**ASSIGNMENT**
Copy the data below verbatim, leaving out the pictures.

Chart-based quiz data
----

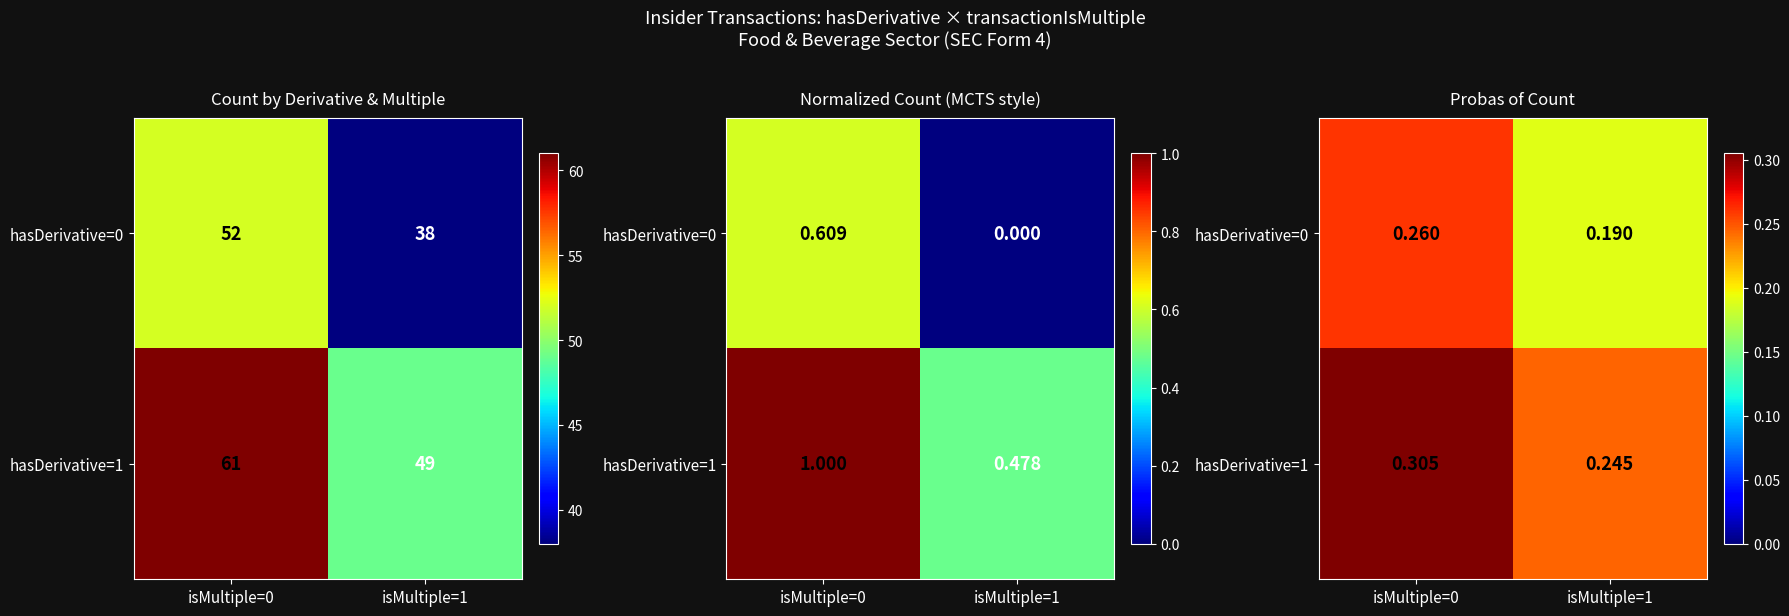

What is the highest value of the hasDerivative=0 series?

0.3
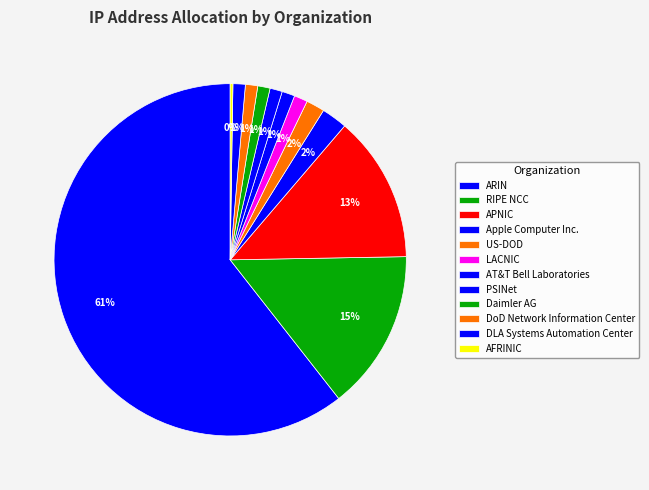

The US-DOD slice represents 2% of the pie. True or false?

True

----

**ANSWER SPACE**
What is the highest value of the hasDerivative=0 series?

0.3

The US-DOD slice represents 2% of the pie. True or false?

True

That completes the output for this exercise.